Auch für das Italien-Geschäft konnte Rollinger erfreuliche Zahlen liefern. Ein Wachstum von nahezu 14 Prozent konnte der Vorstandsvorsitzende hier vermelden. Doch da Italien im europäischen Raum neben Spanien am stärksten von der Pandemie betroffen ist, ist eine derartige positive Weiterentwicklung im laufenden Geschäftsjahr wohl mehr als fraglich.

Für ihren angestellten Außendienst und ihre Generalagenturen hat die R+V Liquiditätssicherende Maßnahmen eingeleitet, so ist der Versicherer zum Beispiel bereit, auf Rückforderungen von Provisionen zu verzichten. Bei Maklern könnten Rückforderungen gestundet werden.

Großteil der Mitarbeiter nun im Homeoffice

Sein Haus würde aktuell auch mit den politisch Verantwortlichen darüber verhandeln, ob es doch möglich sei, für Betroffene der Betriebsschließungsversicherungen, „die (angeblich) keinen Versicherungsschutz haben sollen“, ein Solidaritätsfond einzurichten. Branchenkenner schlagen hier eine Summe von 200 Millionen Euro vor (siehe hierzu den Kommentar von Hans-Georg Jenssen, geschäftsführender Vorstand des Bundesverbands Deutscher Versicherungsmakler).

Seit gestern läuft die R+V im so genannten Notbetrieb. Für das Unternehmen heißt dies genau: 16.500 Mitarbeiter arbeiten aktuell für das Versicherungsunternehmen, nur 452 Menschen sind noch an den Standorten vertreten, der Rest arbeitet von zuhause aus. „Im Homeoffice zu arbeiten, ist – für uns alle – eine Herausforderung. Aber wir ziehen alle an einem Strang", betont Rollinger gern.

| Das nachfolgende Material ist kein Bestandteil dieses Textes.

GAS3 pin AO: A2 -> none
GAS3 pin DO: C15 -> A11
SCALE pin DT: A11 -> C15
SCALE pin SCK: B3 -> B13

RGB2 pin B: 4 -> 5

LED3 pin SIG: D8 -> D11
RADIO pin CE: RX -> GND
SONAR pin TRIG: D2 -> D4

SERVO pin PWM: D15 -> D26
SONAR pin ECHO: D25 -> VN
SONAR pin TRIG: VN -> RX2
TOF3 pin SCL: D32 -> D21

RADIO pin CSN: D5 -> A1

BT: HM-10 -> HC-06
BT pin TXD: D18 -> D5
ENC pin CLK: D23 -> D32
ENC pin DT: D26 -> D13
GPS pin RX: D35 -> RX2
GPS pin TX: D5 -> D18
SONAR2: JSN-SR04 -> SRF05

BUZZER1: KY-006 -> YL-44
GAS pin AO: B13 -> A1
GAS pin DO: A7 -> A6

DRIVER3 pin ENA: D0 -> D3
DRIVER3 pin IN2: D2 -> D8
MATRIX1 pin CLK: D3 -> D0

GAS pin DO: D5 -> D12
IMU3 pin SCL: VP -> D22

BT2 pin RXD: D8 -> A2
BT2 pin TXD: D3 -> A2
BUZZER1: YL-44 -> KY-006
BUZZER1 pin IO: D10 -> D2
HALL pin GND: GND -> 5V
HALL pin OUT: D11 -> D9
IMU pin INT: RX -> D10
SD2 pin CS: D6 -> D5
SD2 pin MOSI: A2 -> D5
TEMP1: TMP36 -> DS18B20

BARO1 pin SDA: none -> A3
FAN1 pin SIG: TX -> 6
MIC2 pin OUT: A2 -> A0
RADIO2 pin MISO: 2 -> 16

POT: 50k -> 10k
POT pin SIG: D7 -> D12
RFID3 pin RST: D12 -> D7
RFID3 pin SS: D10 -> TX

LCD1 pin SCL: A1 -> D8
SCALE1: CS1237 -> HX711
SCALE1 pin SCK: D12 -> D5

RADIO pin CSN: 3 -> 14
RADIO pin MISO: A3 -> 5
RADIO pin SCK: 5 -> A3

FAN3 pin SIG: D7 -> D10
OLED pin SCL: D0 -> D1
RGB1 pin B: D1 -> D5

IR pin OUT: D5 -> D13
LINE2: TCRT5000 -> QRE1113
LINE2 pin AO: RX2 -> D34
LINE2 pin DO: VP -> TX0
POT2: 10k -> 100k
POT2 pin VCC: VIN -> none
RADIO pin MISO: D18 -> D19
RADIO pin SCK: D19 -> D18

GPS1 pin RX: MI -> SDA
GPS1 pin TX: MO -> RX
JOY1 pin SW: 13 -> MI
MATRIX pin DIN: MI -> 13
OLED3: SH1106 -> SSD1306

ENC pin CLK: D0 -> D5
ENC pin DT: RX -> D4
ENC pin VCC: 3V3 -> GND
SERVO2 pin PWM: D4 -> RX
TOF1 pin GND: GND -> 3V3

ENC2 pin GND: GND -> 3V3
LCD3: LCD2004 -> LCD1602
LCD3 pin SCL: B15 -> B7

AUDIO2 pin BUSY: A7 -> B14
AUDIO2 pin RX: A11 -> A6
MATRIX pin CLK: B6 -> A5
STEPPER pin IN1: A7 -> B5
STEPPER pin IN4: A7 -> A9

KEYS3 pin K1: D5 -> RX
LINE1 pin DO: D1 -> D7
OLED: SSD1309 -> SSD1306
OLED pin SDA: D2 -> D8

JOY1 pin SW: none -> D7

4.000 Agenten sollen digital unterschreiben können

Auch bei der R+V wurden zahlreiche Personen auf Corona getestet, davon 20 positiv, fünf seien aber bereits wieder genesen. Die betroffenen Personen seien in erster Linie Rückkehrer aus Krisengebieten.

Positiver Aspekt der Pandemie: Die Krise forciert die Digitalisierungsanstrengungen des Versicherers. So sollen baldmöglichst alle rund 4.000 Agenten eine digitale Unterschrift leisten können. Dabei hat die R+V die Zukunft schon fest im Blick und verbreitet Zweckoptimismus: „Nach der Krise haben wir einen Sprung nach vorne geplant“. Ganz nach dem neuen Motto der Genossen: „Was einer nicht alleine schafft, das schaffen viele.“ Die Hoffnung stirbt bekanntlich zuletzt.